Elastic Attention Cores for Scalable Vision Transformers

Source: arXiv:2605.12491 · Published 2026-05-12 · By Alan Z. Song, Yinjie Chen, Mu Nan, Rui Zhang, Jiahang Cao, Weijian Mai et al.

TL;DR

VECA (Visual Elastic Core Attention) is proposed as a replacement for dense patch-to-patch self-attention in Vision Transformers. The core idea is to route all patch interaction through a small, learned set of “core” tokens, so patches never attend directly to other patches. This changes the attention graph from all-to-all to a core-periphery structure, reducing the per-layer attention cost from quadratic in the number of patches to approximately linear for fixed core budget C.

What is new here is not just sparsity, but elasticity: the model is trained with nested dropout over the core axis so different prefixes of the learned core bank can be activated at test time without retraining. The paper claims this lets one trade accuracy for compute on demand. Empirically, the authors report that a ViT-B-sized VECA model stays close to DINOv3 on frozen-backbone classification and dense prediction, while using far fewer attention interactions. The strongest results they emphasize are 81.93 top-1 on ImageNet-1K and 57.46 mIoU on PASCAL Context at C=64, with a substantial efficiency reduction relative to dense self-attention.

Key findings

At ViT-B scale, Ours-B/16 (C=64) reaches 81.93 top-1 on ImageNet-1K vs DINOv3-B/16 at 83.56, a gap of 1.63 points while using core-mediated attention instead of dense patch self-attention.
On PASCAL Context, Ours-B/16 (C=64) gets 57.46 mIoU vs DINOv3-B/16 at 57.74, only 0.28 mIoU lower; the paper reports this despite 87.1% fewer attention interactions per layer.
On VOC 2012 segmentation, Ours-B/16 (C=64) achieves 87.07 mIoU vs DINOv3-B/16 at 87.50, a 0.43 mIoU gap.
On NYUv2 depth, Ours-B/16 (C=64) reports RMSE 0.3705 vs DINOv3-B/16 at 0.3684; the paper calls this a negligible 0.0021 RMSE gap.
Reducing the active budget to C=8 hurts dense tasks more than classification: Context drops to 53.30 mIoU from 57.46, while ImageNet-1K only drops to 79.99 from 81.93.
The paper states that C=8 corresponds to only 1.6% of the attention interactions of the full matrix at 512 resolution for dense prediction, yet the model remains competitive.
For classification, the authors report that C=8 still retains at least 96% of the full model’s performance on their evaluated benchmarks, indicating strong budget robustness for global recognition.
Dense prediction improves monotonically as core budget increases from C=8 to C=64 in Fig. 5(a), while classification remains comparatively stable across the same budget sweep.

Threat model

Not a security/threat-model paper. The relevant assumption is computational scaling rather than an adversary: the model must handle high-resolution images efficiently, and the design eliminates direct patch-to-patch attention under the assumption that global visual representations can still be learned through a small learned core interface. The paper does not define an attacker, attacker knowledge, or attack capabilities.

Methodology — deep read

The paper’s threat model is not adversarial in the security sense; the central assumption is an efficiency/representation setting for vision backbones. The authors challenge the hypothesis that rich visual features require direct patch-to-patch interaction. Instead, they assume access to large-scale unlabeled image data, a strong frozen teacher, and downstream linear-probe evaluation. The main adversary, conceptually, is computational scaling: high-resolution inputs make dense self-attention too expensive. The paper does not model an attacker manipulating inputs or attempting model extraction.

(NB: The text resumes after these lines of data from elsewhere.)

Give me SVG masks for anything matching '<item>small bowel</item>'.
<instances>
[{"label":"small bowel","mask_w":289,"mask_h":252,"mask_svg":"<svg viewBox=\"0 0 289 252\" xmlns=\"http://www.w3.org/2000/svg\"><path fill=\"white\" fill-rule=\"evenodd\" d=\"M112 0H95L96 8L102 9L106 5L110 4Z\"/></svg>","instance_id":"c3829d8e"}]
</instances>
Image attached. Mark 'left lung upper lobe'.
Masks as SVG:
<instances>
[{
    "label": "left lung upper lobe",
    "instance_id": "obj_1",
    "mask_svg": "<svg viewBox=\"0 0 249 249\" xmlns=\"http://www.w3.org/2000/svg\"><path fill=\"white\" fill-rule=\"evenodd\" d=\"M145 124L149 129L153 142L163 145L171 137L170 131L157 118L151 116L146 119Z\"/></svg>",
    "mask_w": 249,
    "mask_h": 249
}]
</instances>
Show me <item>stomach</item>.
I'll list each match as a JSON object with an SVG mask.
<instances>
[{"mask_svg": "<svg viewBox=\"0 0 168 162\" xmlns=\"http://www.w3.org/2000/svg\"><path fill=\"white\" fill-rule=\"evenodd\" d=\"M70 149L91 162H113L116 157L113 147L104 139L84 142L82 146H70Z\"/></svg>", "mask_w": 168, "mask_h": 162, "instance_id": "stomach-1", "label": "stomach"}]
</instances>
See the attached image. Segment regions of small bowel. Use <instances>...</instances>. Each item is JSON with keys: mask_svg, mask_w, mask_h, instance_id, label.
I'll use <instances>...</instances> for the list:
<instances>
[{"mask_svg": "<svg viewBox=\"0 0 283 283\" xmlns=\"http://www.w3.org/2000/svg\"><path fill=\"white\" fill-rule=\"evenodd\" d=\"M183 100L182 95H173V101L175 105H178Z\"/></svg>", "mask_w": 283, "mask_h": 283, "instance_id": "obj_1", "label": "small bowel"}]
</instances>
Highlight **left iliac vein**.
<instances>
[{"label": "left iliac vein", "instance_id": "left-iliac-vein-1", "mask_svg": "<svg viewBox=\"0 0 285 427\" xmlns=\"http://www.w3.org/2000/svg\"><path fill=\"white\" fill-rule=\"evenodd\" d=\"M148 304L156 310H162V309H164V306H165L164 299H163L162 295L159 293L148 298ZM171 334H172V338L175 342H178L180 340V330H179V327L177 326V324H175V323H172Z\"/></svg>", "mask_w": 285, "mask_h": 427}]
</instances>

For data, training is done by feature distillation from a frozen DINOv3 teacher on unlabeled Objects365 images. The paper says Stage 1 trains at a fixed 256×256 resolution while sampling active core budgets, and Stage 2 continues from that checkpoint while adapting to higher-resolution teacher targets from {384, 512, 768}. The text in the excerpt does not specify the exact number of training images used from Objects365, the split strategy, or whether any subset filtering is applied. Downstream evaluation uses frozen-backbone linear probing on PASCAL VOC 2012, PASCAL Context-60, ADE20K-150, COCO-Object, COCO-Stuff, Cityscapes, NYUv2, KITTI, ImageNet-1K, ImageNetV2, ImageNet-ReaL, Places365, Food101, SUN397, Oxford-Pets, and CUB-200. For dense benchmarks, the paper states feature extraction at 512 resolution for 16-pixel patches or 518 for 14-pixel patches.

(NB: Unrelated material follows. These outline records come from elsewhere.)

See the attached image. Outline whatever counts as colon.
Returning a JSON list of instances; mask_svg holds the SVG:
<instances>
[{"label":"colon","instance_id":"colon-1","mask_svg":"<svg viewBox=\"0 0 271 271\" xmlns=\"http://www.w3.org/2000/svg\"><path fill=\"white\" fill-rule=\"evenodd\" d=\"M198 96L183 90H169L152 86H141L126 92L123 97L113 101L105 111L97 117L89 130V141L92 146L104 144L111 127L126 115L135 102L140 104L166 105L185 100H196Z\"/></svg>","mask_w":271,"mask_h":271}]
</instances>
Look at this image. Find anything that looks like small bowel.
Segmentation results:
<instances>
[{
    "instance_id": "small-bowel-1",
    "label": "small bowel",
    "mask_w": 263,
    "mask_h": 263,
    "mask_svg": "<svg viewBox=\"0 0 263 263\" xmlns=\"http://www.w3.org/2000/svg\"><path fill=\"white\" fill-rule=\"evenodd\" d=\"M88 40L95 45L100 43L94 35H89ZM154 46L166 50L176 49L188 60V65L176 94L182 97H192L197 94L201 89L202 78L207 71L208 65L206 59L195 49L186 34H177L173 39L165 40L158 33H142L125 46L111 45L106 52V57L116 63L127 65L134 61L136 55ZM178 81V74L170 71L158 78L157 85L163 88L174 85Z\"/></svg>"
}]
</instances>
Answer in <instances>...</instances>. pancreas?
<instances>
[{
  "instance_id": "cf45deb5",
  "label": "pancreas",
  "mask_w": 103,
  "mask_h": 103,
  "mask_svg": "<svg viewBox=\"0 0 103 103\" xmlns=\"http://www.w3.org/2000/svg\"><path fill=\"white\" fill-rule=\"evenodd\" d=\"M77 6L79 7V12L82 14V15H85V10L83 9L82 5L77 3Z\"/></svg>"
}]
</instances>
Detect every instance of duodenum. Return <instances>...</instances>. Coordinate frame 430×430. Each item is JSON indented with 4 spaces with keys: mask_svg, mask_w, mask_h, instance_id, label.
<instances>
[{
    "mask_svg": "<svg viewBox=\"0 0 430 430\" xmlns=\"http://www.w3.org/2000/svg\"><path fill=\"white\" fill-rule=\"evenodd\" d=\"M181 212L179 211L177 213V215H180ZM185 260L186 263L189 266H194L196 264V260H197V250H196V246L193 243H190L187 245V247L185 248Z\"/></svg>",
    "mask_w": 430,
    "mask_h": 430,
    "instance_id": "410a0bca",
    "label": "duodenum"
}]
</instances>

Architecturally, VECA replaces standard self-attention with a block-sparse core-periphery pattern. Given N patch tokens Z and an ordered bank of M learned core tokens R_M, the model selects a budget C≤M and concatenates RC=[r1…rC] with the patches. The key computation is asymmetric: cores attend to the full sequence, R′=Attn(RC, X, X), while patches attend only to cores, Z′=Attn(Z, RC, RC), and the outputs are concatenated. This means information can flow patch→core→patch in two hops, but patch→patch direct links are removed. The authors also attach a learned 2D coordinate to each core token, updated each layer by a lightweight coordinate head and tanh squashing, so core positions can move over the image plane across depth. They use 2D axial RoPE for both patch and core tokens. The novel part is not just the sparse graph but the fact that the full patch set is preserved and updated throughout, unlike Perceiver-style latent bottlenecks that only refine a small latent set.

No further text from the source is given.